Stasis first. The figure is a centrifuge. Its energy is fully released. It's the polar opposite to another static form, often used by Blake – a human body self-imprisoned, totally compacted into a ball or a block, its power pent up and contained. Albion goes all the other way. His body is flung outward. His limbs unbend and reach out as far as they can, and each limb is free of others. He is absolute liberation.

The figure is innocent. It has no sophisticated classical complexity, no graceful twisting of torso and stance. The naked body lies on a single plane, and it faces full frontal. Its arms are not raised in victory either, but level and opened to the world. The figure is at the point of maximal unfolding. There is no potential in this pose, no compression, implying something further. This stance is fully actualised. It has arrived, now!

This is the figure's utopian aspect: its uttermost unfolding, its extreme openness and unboundedness. And this simple pose is what gives it an archetypal power. The body is identified with a bold clear shape. But if that was all there was to it, this figure would only manifest a perfect and inert simplicity. You'd have a version of this image where the body was mapped onto a regular diagram, like a human starfish. It would lack any feeling of desire and spontaneity.

Albion eludes this strict diagram. His figure has dynamic elements. For example, his pose is centrifugal, but not altogether. You see strain in his gestures. His hands don't stretch right out, they are flexed right back. They indicate that Albion still wants more, more. He's trying to embrace the world, more than he can embrace – or trying to display his body, more than he can display. His reach exceeds his grasp.

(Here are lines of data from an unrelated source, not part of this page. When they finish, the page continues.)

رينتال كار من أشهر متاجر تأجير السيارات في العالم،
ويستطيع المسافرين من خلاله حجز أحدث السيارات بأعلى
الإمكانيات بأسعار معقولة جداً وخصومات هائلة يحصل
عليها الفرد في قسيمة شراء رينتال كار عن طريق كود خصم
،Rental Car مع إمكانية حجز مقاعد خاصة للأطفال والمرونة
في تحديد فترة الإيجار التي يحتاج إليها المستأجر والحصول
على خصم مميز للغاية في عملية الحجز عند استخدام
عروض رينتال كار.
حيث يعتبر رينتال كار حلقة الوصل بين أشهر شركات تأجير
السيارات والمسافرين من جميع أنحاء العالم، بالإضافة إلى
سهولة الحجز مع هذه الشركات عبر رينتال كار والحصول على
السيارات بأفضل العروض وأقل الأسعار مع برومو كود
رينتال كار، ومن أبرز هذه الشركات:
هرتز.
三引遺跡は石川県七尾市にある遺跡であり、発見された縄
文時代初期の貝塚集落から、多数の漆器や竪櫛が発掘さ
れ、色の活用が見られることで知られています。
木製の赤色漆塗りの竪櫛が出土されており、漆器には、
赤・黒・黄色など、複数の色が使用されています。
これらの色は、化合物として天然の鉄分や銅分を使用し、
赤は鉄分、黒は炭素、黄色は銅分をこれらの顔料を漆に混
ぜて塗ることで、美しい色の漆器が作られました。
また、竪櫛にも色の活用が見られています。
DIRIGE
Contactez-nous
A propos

Meanwhile, his legs break a stable symmetry. One stands upright and supporting on the rock; the other is on the wing, lightly and gracefully touching down. The body's weight is uneven. The foot begins to lift. The head is slightly turned. Action enters the figure. The Dance of Albion is in the middle of a dance step, and its level arms are keeping its balance. It might be on the point of a spin. So the utopian figure is saved from being fixed and rigid. It is still aspiring and still moving.

And then a pattern returns, and at another level. This image has a ruling design, a radiant structure, which incorporates the whole figure and all its limbs and everything. Arms and legs emerge like the spokes of a wheel, roughly centred on the diaphragm, but it's not merely a matter of the anatomy. The crucial device here, never used by Blake elsewhere (or by anyone else) so explicitly and so strongly, is the equation between the body and its background.

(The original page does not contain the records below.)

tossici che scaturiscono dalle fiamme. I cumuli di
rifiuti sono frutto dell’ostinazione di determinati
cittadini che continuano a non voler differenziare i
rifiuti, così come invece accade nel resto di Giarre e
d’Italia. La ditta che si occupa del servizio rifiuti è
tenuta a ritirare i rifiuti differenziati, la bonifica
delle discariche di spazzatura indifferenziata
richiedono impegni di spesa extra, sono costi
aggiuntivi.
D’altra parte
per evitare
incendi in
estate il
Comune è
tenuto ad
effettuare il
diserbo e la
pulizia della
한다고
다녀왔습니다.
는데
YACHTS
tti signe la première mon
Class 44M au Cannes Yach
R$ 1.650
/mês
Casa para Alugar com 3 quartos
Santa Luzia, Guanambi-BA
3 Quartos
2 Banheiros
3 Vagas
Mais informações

The outflung stance of Albion is picked up and drawn out by the radiating beams around him – his own shining aura, perhaps, or an entire sun-bursting sky, which is also a multi-coloured flame and a flowering and a butterfly wing. Likewise, the glowing substance of Albion's flesh is on the point of physically merging with this radiance, so that the body could be materialising out of light or dematerialising into it, and the energy of the body is at one with pure energy. His head explodes into a flare.

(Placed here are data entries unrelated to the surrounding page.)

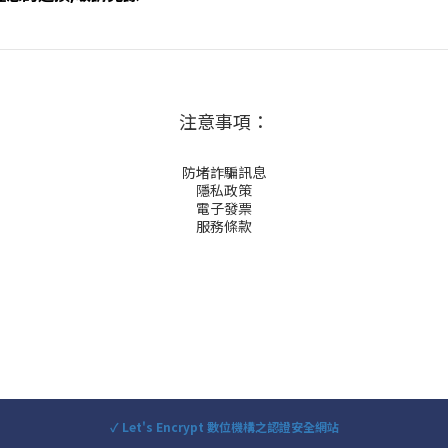
注意事項：
防堵詐騙訊息
隱私政策
電子發票
服務條款
✓ Let's Encrypt 數位機構之認證安全網站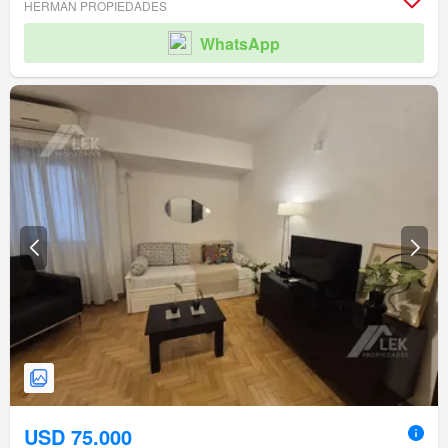
HERMAN PROPIEDADES
WhatsApp
USD 75.000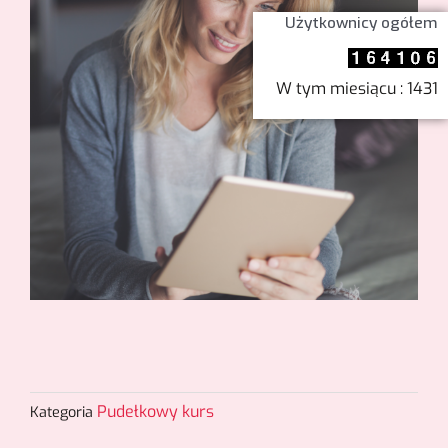
Użytkownicy ogółem
W tym miesiącu : 1431
Pudełkowy kurs
Kategoria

Albion is in glory. England is in union with the universe. All worldly politics is dazzled. Who could ever imagine this glad day on any morning, or dare to frame this image on any public poster? It could only be propaganda for a party of apocalypse.

About the artist

William Blake (1757-1827): painter, printmaker, visionary, myth-maker, religious and political revolutionary, aphorist, poet. But for all his multiple accomplishments you never find anyone calling him a "Renaissance man". He's not respectable enough for that title. The shadow of eccentricity still falls on his greatness. His visual work, for example, is an unresolvable blend of staggering originality and limitation. He trained and worked as an engraver and illustrator. He weirdly mixed the influences of Michelangelo and Gothic art - and mixes up text and image even more inextricably than a medieval manuscript. There's a sense in which he can't draw. His colour schemes are unheard of. His images are stuck in a sealed-off, home-made system. His human figures are always spiritual symbols – and in the process, his art becomes a comprehensive experiment with the human body whose only parallel is in Picasso.